Most of these men were so traumatized that they didn’t share their memories of that eventful day for many years. Some never did.
My own father, who served in the Pacific during WWII, never talked about that time until the last evening that I visited with him before he died. That was the first that I heard about the LST that he missed getting on and which was sunk with no survivors. Or about seeing Japanese planes flying so low with their bombs that the pilots waved to the men on the ground.
All of us have memories that will become history when our obituary is published. Some may be uplifting. Others may be painful. Some will be important to our families or even, for a few, to the world. Others may be mundane but important to us.
We may not think of them as memories to be shared but just as living our lives one day at a time.
But now is the time. Share those memories before you no longer can and they, like you, will be forgotten as history moves on.
How, you may ask?
There are many ways. Creating a blog or a website such as mine at https://joycereid.com may be one way if you are proficient enough to do that. But even that will disappear when you are no longer around to pay the hosting fees.
Record your memories on tape or video.
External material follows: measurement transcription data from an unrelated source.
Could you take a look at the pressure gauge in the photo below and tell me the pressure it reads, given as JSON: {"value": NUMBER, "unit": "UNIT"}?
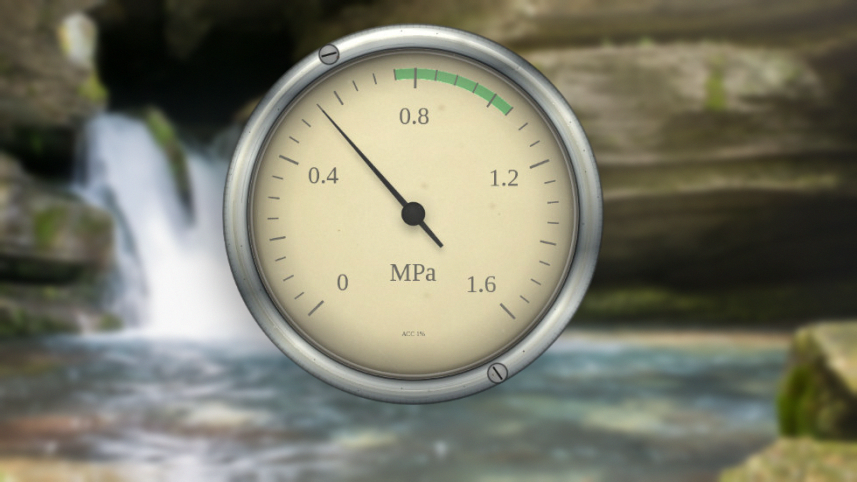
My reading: {"value": 0.55, "unit": "MPa"}
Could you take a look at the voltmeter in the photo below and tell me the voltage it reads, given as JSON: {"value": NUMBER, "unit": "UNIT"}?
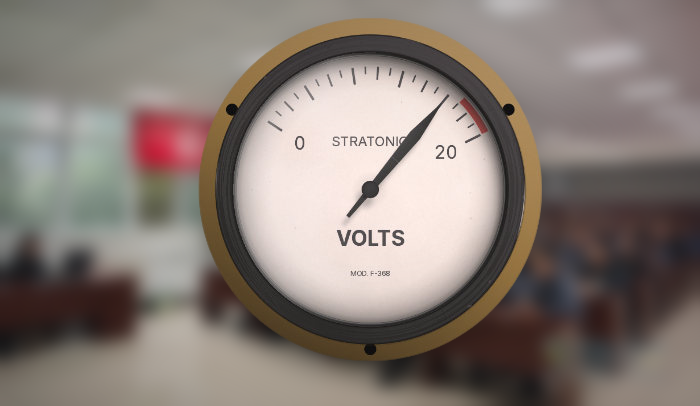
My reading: {"value": 16, "unit": "V"}
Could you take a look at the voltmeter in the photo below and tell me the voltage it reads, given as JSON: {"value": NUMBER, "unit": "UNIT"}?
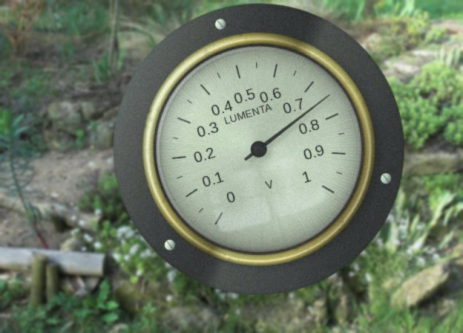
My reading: {"value": 0.75, "unit": "V"}
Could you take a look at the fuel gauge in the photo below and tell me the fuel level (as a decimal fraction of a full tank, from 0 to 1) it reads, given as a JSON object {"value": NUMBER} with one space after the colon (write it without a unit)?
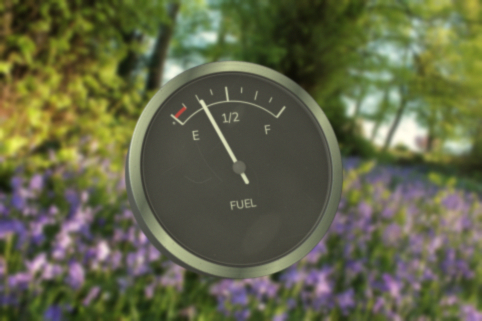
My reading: {"value": 0.25}
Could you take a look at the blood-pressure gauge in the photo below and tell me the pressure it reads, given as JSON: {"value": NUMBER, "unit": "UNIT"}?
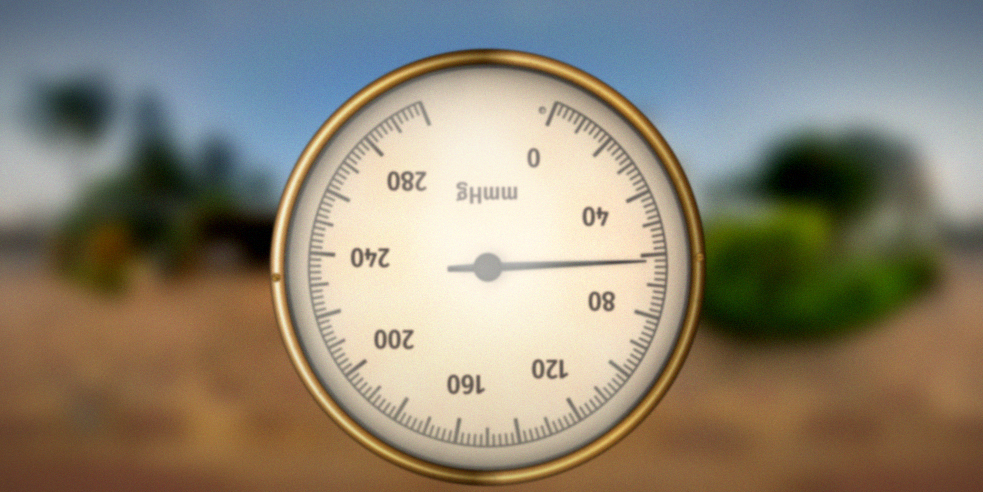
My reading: {"value": 62, "unit": "mmHg"}
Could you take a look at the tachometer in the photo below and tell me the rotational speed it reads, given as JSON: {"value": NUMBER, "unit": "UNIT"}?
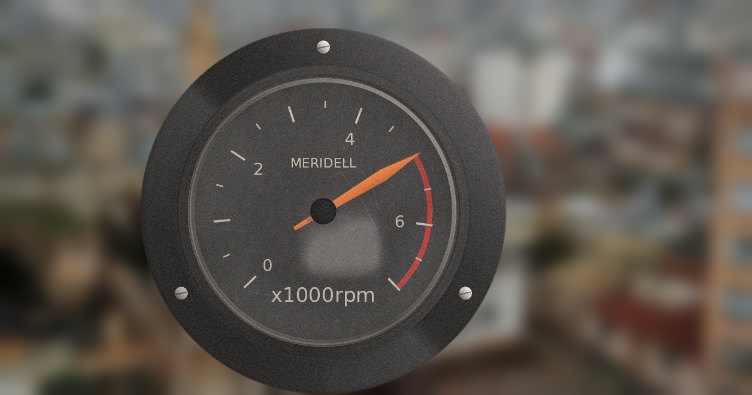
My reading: {"value": 5000, "unit": "rpm"}
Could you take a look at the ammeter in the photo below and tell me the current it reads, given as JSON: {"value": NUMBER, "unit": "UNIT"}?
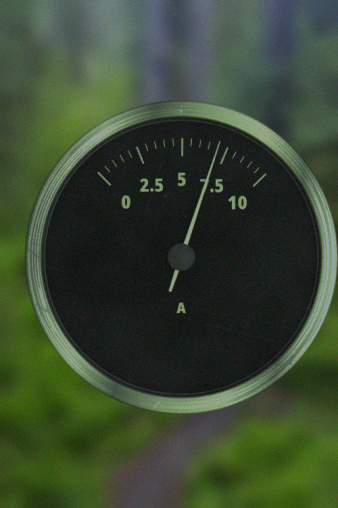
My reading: {"value": 7, "unit": "A"}
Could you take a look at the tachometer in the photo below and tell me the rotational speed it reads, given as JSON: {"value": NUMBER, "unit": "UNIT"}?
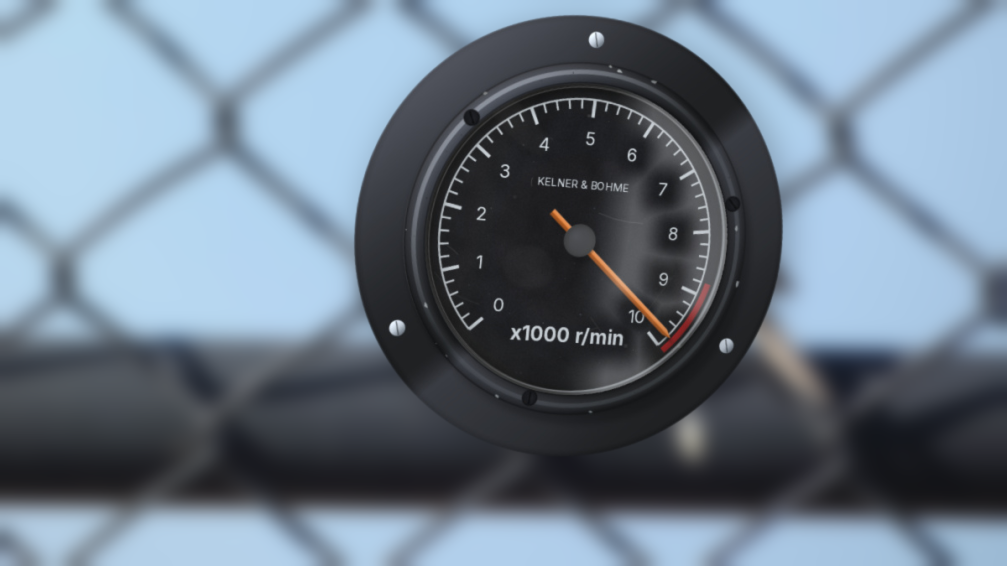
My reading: {"value": 9800, "unit": "rpm"}
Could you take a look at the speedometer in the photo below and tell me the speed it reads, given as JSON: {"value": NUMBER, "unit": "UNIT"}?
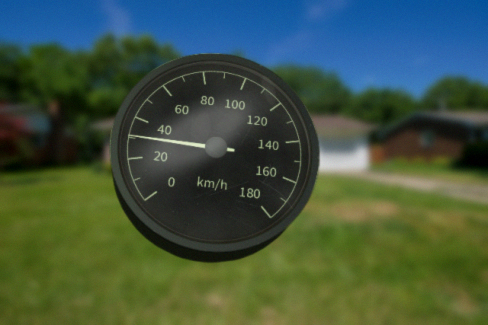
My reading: {"value": 30, "unit": "km/h"}
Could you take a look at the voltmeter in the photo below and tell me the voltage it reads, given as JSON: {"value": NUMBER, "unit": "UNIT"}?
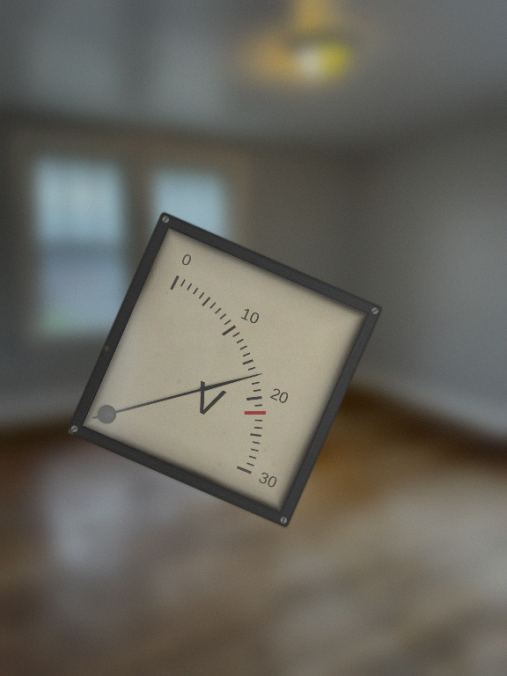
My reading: {"value": 17, "unit": "V"}
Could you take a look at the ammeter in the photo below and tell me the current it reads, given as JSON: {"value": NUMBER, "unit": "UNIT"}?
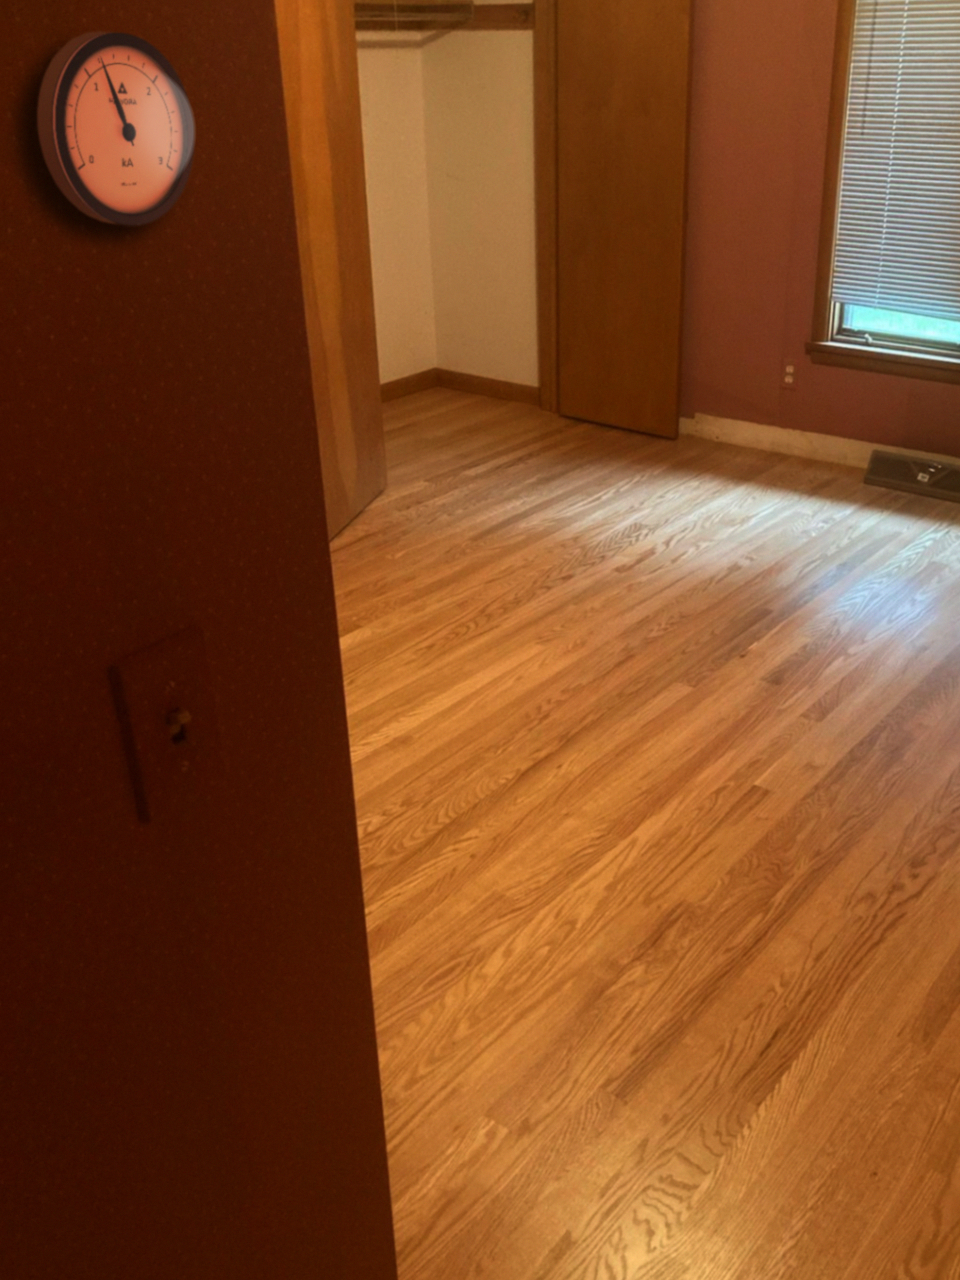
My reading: {"value": 1.2, "unit": "kA"}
But tape recorders also become history as technology changes.
Start a journal or what I call “A Memory Book” where you record those memories on paper. To me, this is the best way.
My aunt sent me a letter filled with her memories of her childhood at the turn of the century after I asked her to write them down. That letter was filled with stories that I had never heard before and would have just vanished into history had she not done so.
My own memories include not only my own but those that were told to me by my mother as we sat on the front porch on hot summer days as well as stories told by others.
We are on this earth for a limited amount of time. Some of us have longer than others. Those of us who are older realize that the timer is running out. But even if you are young, you don’t know how long you have to share the memories that you have accumulated before they become forgotten history.
So share them now. Write them down before you and your memories are forgotten.